BJ The Chicago Kid: "Kevin Randolph, he’s one of the illest people that contributed things to my life, outside of my family. I would just sing and sing. He’s like, ‘Are you counting?’ He taught me how to count bars. He was the first guy to take that poem and say, ‘Why don’t you come to my crib, let me try to make some melodies. Let’s try to get you to sing these joints and see what it sounds like.’
"He was the first guy to ever really plant that seed. He got me my first placement ever with Ramsey Lewis. Like some OG king shit. Like now I’m older I’m like, ‘Wow.’ When I was younger I was like, ‘Man, where’s R. Kelly?’ [Laughs.] Cause I was so dumb, but smart at the same time, to be able to at least get that opportunity. That’s far more respected, no offense to R. Kelly.
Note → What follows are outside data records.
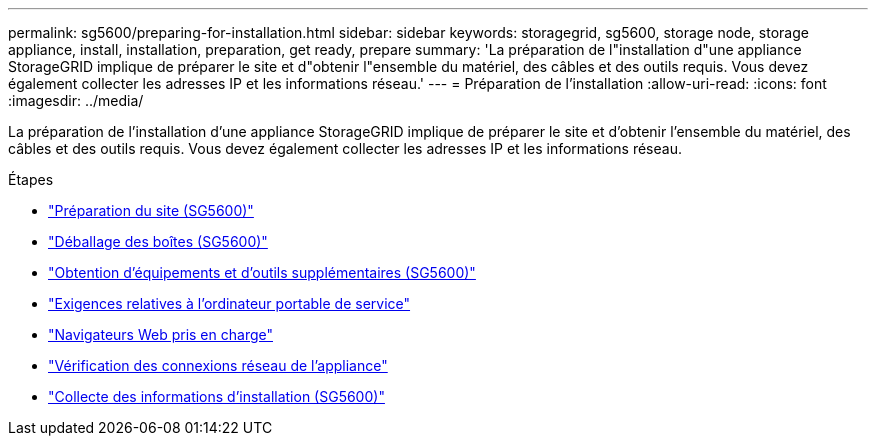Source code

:---
permalink: sg5600/preparing-for-installation.html 
sidebar: sidebar 
keywords: storagegrid, sg5600, storage node, storage appliance, install, installation, preparation, get ready, prepare 
summary: 'La préparation de l"installation d"une appliance StorageGRID implique de préparer le site et d"obtenir l"ensemble du matériel, des câbles et des outils requis. Vous devez également collecter les adresses IP et les informations réseau.' 
---
= Préparation de l'installation
:allow-uri-read: 
:icons: font
:imagesdir: ../media/


[role="lead"]
La préparation de l'installation d'une appliance StorageGRID implique de préparer le site et d'obtenir l'ensemble du matériel, des câbles et des outils requis. Vous devez également collecter les adresses IP et les informations réseau.

.Étapes
* link:preparing-site-sg5600.html["Préparation du site (SG5600)"]
* link:unpacking-boxes-sg5600.html["Déballage des boîtes (SG5600)"]
* link:obtaining-additional-equipment-and-tools-sg5600.html["Obtention d'équipements et d'outils supplémentaires (SG5600)"]
* link:service-laptop-requirements-sg5600.html["Exigences relatives à l'ordinateur portable de service"]
* link:web-browser-requirements.html["Navigateurs Web pris en charge"]
* link:reviewing-appliance-network-connections-sg5600.html["Vérification des connexions réseau de l'appliance"]
* link:gathering-installation-information-sg5600.html["Collecte des informations d'installation (SG5600)"]

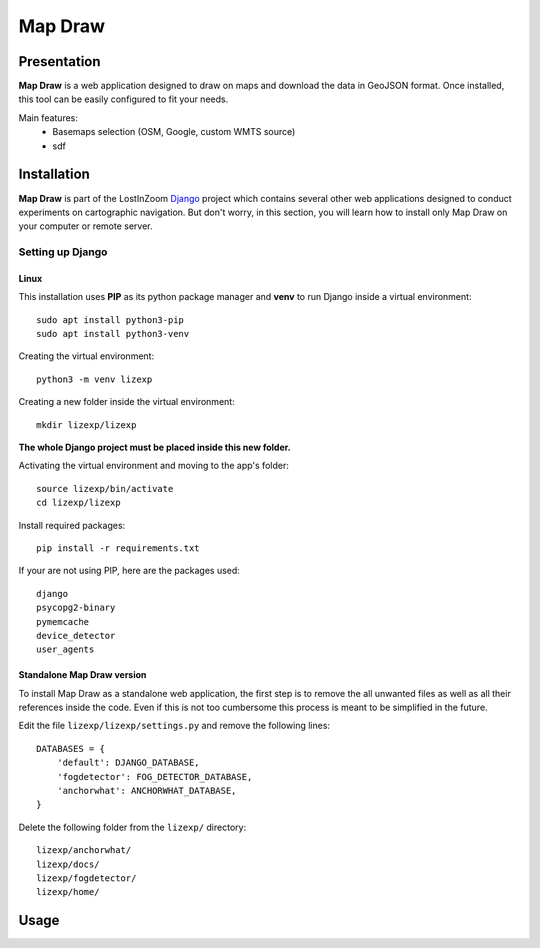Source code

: .. _Map Draw:

==========
Map Draw
==========

Presentation
==============

**Map Draw** is a web application designed to draw on maps and download the data in GeoJSON format.
Once installed, this tool can be easily configured to fit your needs.

.. image:: img/mapdraw-presentation.jpg

Main features:
 * Basemaps selection (OSM, Google, custom WMTS source)
 * sdf

Installation
==============

**Map Draw** is part of the LostInZoom `Django <https://www.djangoproject.com/>`_ project which contains several other
web applications designed to conduct experiments on cartographic navigation. But don't worry, in this section, you will
learn how to install only Map Draw on your computer or remote server.

Setting up Django
------------------

Linux
^^^^^^

This installation uses **PIP** as its python package manager and **venv** to run Django inside a virtual environment::

    sudo apt install python3-pip
    sudo apt install python3-venv

Creating the virtual environment::

    python3 -m venv lizexp

Creating a new folder inside the virtual environment::

    mkdir lizexp/lizexp

**The whole Django project must be placed inside this new folder.**
    
Activating the virtual environment and moving to the app's folder::

    source lizexp/bin/activate
    cd lizexp/lizexp

Install required packages::

    pip install -r requirements.txt

If your are not using PIP, here are the packages used::

    django
    psycopg2-binary
    pymemcache
    device_detector
    user_agents

Standalone Map Draw version
^^^^^^^^^^^^^^^^^^^^^^^^^^^^

To install Map Draw as a standalone web application, the first step is to remove the
all unwanted files as well as all their references inside the code. Even if this is not too cumbersome
this process is meant to be simplified in the future.

Edit the file ``lizexp/lizexp/settings.py`` and remove the following lines::

    DATABASES = {
        'default': DJANGO_DATABASE,
        'fogdetector': FOG_DETECTOR_DATABASE,
        'anchorwhat': ANCHORWHAT_DATABASE,
    }

Delete the following folder from the ``lizexp/`` directory::

    lizexp/anchorwhat/
    lizexp/docs/
    lizexp/fogdetector/
    lizexp/home/



Usage
=======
"Kevin Randolph is a young guy, but he’s been a jazz professional since he was a teenager. And he’s this prodigy. But it’s very hard for musicians to make that transition to being a producer. A musician can play the most incredible shit, but a producer can play the most perfect shit in eight bars. Phew. Cold game right?
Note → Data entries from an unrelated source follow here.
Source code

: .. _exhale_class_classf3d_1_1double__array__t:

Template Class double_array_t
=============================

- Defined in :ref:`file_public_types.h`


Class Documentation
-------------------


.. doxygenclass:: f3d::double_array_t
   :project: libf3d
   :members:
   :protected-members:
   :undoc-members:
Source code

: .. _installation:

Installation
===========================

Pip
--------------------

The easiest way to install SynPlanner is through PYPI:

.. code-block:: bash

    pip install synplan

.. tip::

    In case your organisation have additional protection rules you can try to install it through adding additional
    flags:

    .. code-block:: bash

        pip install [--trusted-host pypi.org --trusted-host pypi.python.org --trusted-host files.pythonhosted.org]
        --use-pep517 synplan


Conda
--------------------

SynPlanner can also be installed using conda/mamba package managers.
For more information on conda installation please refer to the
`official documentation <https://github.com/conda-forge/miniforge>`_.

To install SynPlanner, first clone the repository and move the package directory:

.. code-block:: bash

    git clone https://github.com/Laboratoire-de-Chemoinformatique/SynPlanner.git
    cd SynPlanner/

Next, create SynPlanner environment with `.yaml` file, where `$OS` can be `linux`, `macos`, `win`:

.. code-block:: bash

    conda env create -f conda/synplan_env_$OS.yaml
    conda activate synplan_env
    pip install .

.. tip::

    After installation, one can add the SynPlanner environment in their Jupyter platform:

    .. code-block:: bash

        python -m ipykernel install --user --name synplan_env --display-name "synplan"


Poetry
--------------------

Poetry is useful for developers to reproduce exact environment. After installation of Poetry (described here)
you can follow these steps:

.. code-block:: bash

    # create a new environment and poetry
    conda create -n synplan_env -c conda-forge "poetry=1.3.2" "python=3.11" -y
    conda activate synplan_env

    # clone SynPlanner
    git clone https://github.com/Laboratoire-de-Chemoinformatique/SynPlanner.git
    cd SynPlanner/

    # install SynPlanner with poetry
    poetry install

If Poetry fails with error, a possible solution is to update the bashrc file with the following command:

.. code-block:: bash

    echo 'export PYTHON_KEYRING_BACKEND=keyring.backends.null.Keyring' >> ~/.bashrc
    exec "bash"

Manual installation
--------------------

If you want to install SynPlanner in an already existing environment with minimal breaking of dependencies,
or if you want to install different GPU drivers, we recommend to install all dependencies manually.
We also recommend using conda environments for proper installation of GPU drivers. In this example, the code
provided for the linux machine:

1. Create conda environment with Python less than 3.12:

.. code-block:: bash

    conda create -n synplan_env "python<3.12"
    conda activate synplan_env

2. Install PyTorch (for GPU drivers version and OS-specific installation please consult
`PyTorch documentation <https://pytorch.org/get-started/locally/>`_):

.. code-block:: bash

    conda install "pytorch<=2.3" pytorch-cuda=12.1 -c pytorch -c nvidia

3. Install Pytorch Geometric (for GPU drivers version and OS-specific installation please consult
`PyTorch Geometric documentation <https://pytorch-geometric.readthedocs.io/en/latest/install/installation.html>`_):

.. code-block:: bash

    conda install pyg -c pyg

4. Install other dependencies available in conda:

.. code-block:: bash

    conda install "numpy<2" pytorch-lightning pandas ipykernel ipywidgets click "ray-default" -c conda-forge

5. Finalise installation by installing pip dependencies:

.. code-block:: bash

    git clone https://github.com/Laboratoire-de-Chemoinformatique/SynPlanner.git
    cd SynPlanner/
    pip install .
"So, he understood the transition and he began to pretty much help mold me as a songwriter, he began to help mold me as an artist. Not saying I was being a solo artist then, but he was just molding my music career [so that] whatever was to come, I would be prepared. He definitely understood that before I met him. I put a lot of some of the best music I could find in my system. Because of him, I met R. Kelly at Tracks at the studio."
"My first time seeing R. Kelly in Chicago, he had a white and black zebra du-rag on, a white wife beater, some basketball shorts, and some white Air Force Ones, mid-top, with all of the laces out. That’s how you know he was living at the studio. He was so comfortable, it was like his house shoes. And this was ‘99, 2000. He inspires me greatly, from my city. Him, and, of course, Kanye.
In my eyes, those guys, musically, can do no wrong. Without those two gentlemen, when it comes to the pride of my city musically, we wouldn’t have a lot. Of course with Jennifer Hudson and a lot of few other people, but those two are two of the main pillars of our city when it comes to music. I was working with Kanye on the Mission: Impossible joint ["Impossible"] with Twista, Keisha Cole. And my vocals got the feature love and everything. That was one of the first times I heard my voice on the radio.
My first time seeing R. Kelly in Chicago, he had a white and black zebra du-rag on, a white wife beater, some basketball shorts and some white Air Force Ones, mid-top, with all of the laces out.
"I did backgrounds on that and I sing at the very end. A lot of people was like, ‘I thought that was a sample.’ I was like ‘Yeah. Cool.’ [Laughs.] I’m a blessed individual, man. I’ve had many chances to witness some very life changing events. Like doing the Grammy’s with Usher and James Brown. Or being in Teddy Pendergrass’ crib before he passed away and he talked to me like, ‘So you sing, huh?’ Like he Tony Soprano and I’m the young kid trying to come and be a part of the mob. Like, checking my temperature.
"But he’s in a wheelchair with his mouth directing but he got Gucci’s on his feet. He’s still a boss in his way. He still hold the prestige that he’s built all these years, regardless of what happened. It was an honor to get checked by that man in his house. ‘So where you from? What part? So you sing? What you sound like?’ I wish I could’ve had Marvin do that. I wish Michael Jackson could’ve did that.
"I would love for it to happen with Bill Withers. I’m a huge fan of Bill Withers, he’s still living. Stevie Wonder. I would love to continue to meet my forefathers and the greats because this generation is full of instant mothafuckers. You go buy a camera, now you’re a video director. You hang with songwriters, now you’re a songwriter. We don’t have big homies these days to be like, ‘Nah I wouldn’t do that. I wouldn’t say that on the Internet, 'cause it’s going to look bad and you’re going to cut your bread off.’
"That’s needed in this generation so much. We wouldn’t have all this bullshit going on. This is an instant generation. It’s like quick grits, you rip the pack, you put hot water, and you mix it up, and you got your grits. I just pray we get some more substance."